Direção: Michelline Helena, Amanda Pontes. Roteiro: Michelline Helena, Amanda Pontes. Direção de Fotografia: Victor de Melo. Som: Lucas Coelho. Música: Vitor Cozilos, João Victor Barroso. Montagem: Mariana Nunes Gomes. Direção de Arte: Thaís de Campos. Produção: Caroline Louise.
Um dos movimentos mais icônicos da história do cinema mundial foi, de fato, o Neorrealismo Italiano. Antes de chegarmos ao filme de Amanda Pontes e Michelline Helena, vale esse preâmbulo para pensarmos como a perspectiva de uma estilização impressa agrega sentido e presença numa obra audiovisual.
A ideia de um fenômeno gestado na ressaca do Segunda Grande Guerra trouxe toda uma gama contextual para dentro de uma série de obras cujas bases residiam, em sua origem, na expressividade das suas figuras retratadas, seus personagens e do uso do espaço cinematográfico como um campo de reimaginação da realidade vivente naquele período histórico.
De uma Itália aos frangalhos, surgiu-se uma forma outra de lidar com os traumas ainda em processamento daquela sociedade na virada da primeira para a segunda metade do século XX. Faço esse preâmbulo para pensarmos um pouco a respeito para onde vai o cinema brasileiro contemporâneo dos últimos vinte anos.
Antes disso, se retornarmos algumas décadas atrás, tanto o cinemanovismo quanto as produções do Cinema Marginal já ensaiavam essa transposição das referências francesas da Nouvelle Vague e italianas do Neorrealismo. Reorganizações poético-conceituais dentro de uma proposta de um cinema já transnacionalizado à época.
Falar desse momento importa para refletirmos, não sobre regionalismos - concepção que nem mais dá conta da multiplicidade das nossas produções, cada vez mais universalizantes - mas sobretudo a respeito daquilo o que pode marcar ou dizer sobre os filmes feitos no Ceará, particularmente.
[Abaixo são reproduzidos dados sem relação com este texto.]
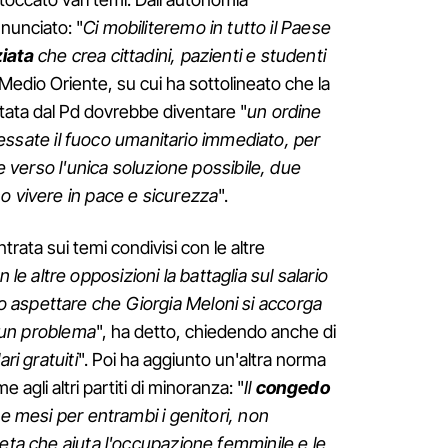
nnunciato: "
Ci mobiliteremo in tutto il Paese
iata
che crea cittadini, pazienti e studenti
l Medio Oriente, su cui ha sottolineato che la
ata dal Pd dovrebbe diventare "
un ordine
l cessate il fuoco umanitario immediato, per
ce verso l'unica soluzione possibile, due
o vivere in pace e sicurezza
".
ntrata sui temi condivisi con le altre
e altre opposizioni la battaglia sul salario
 aspettare che Giorgia Meloni si accorga
è un problema
", ha detto, chiedendo anche di
ari gratuiti
". Poi ha aggiunto un'altra norma
 agli altri partiti di minoranza: "
Il
congedo
ue mesi per entrambi i genitori, non
reta che aiuta l'occupazione femminile e le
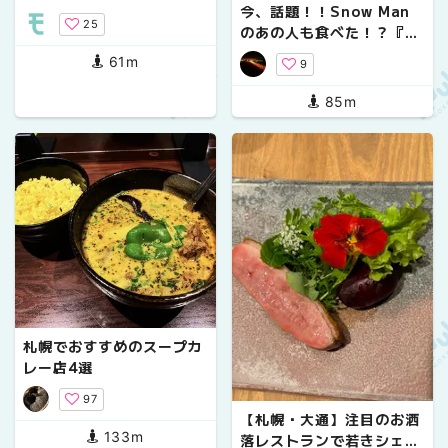
今、話題！！Snow Man
に"狐小路"と呼ばれる十字
25
のあの人も食べた！？『ラ
路がある？
ーメン』もいいけど『油そ
61m
9
ば』もね。【札幌 米風亭】
85m
札幌でおすすめのスープカ
レー店4選
97
【札幌・大通】注目のお洒
133m
落レストランで若きシェフ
E nesse caso da obra de Michelline e Amanda, investe-se numa intenção investigativa dos meandros dessa ausência temático- operacional, mas se sobra nos limites de um prática, digamos, "ionizante" do fazer cinematográfico.
Tomando como referência o fenômeno das ciências naturais, é como pensarmos, por um momento, o filme enquanto uma unidade elementar que parte de um vazio existencial, mas que aos poucos vai se modulando, para o bem ou mal, no todo que os créditos finais a revestem.
No caso desse filme da dupla de diretoras, tudo parece se contaminar pelo vezo do rancor, do trauma e da inabilidade/incapacidade desses personagens construírem algo juntos. São esquemas que vão minando a narrativa de dentro para fora, digamos.
Porque quando vemos essa figuras discutindo uma questão, a querela nunca parte de um tópico a resolver-se e usualmente se encerra antes que o sentido mínimo da situação se estabeleça. Quando dona Marluce vai à casa da mãe para falar a respeito do sumiço da filha, Dayane, a construção da cena só dura o tempo do choque de insultos ter início.
Logo aquele estado se desfaz como que para uma desculpa a se validar um suposto lirismo de uma cena seguinte dessa mãe retornando para casa em um ônibus no meio da noite de Fortaleza. Sob o som de "Uma Canção Desnaturada" ao fundo e o lirismo institucionalizado se estabelece enquanto gatilho primário sequencial.
Isso acontece diversas outras vezes ao longo do filme num atestado bem evidente da fragilidade da malha cênica de se constituir uma sequência dialógica ou dialética sequer. É mais uma muleta narratológica enxertada entre cenas que vão se instituindo a fórceps do que uma ferramenta elaborativa da produção.
Espécie de calcanhar de Aquiles de uma gama de filmes produzidos no Ceará nessa última década, o processo invalida qualquer possibilidade de tensionamento mais orgânico que seja em detrimento a uma premissa superficial no que tange a essa ausência enquanto esquema proposto.
Sim, é ótima a premissa de trabalhar esse vácuo na experiência cinematográfica ou mesmo enquanto motivo estilístico para a base fílmica na sua origem. Problema é que esse vazio ou "não estar" nem chega a ser a da personagem da Dayane em si.
E sim da elaboração mínima de situações-cinema ou mesmo diegéticas que, de alguma forma, operacionalizem esse ideal argumentativo de alguém que se foi, que esteve algum dia naquela realidade, mas que não se encontra mais ali.
É só um extracampo, nada mais. Tal elaboração já seria tudo, caso o sopro da realização isso percebesse ou chegasse a esquematizar de alguma forma, o que infelizmente, nada disso se faz. Mais uma vez o cinema cearense patina nos vícios do vazio da revolta dentro de uma ficcionalização deselaborada.